◆ **TRY IT**: Please set out the lines below as a numbered list, skipping blank lines and leaving the pictures out.

◆ **MATERIALS PROVIDED**:
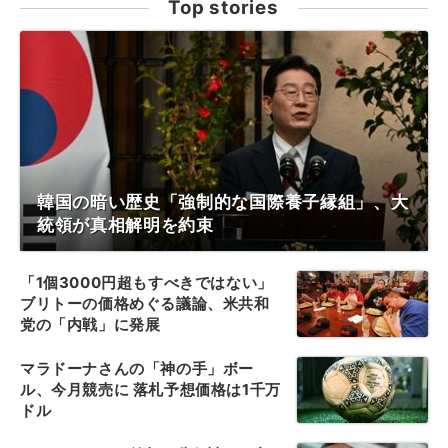
Top stories
韓国の暗い歴史「強制的な国際養子縁組」、大
統領が真相解明を約束
「1個3000円超もすべきではない」
ブリトーの価格めぐる議論、米共和
党の「内戦」に発展
マラドーナさんの「神の手」ボー
ル、今月競売に 落札予想価格は1千万
ドル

◆ **FINISHED TASK**:
1. Top stories
2. 韓国の暗い歴史「強制的な国際養子縁組」、大
3. 統領が真相解明を約束
4. 「1個3000円超もすべきではない」
5. ブリトーの価格めぐる議論、米共和
6. 党の「内戦」に発展
7. マラドーナさんの「神の手」ボー
8. ル、今月競売に 落札予想価格は1千万
9. ドル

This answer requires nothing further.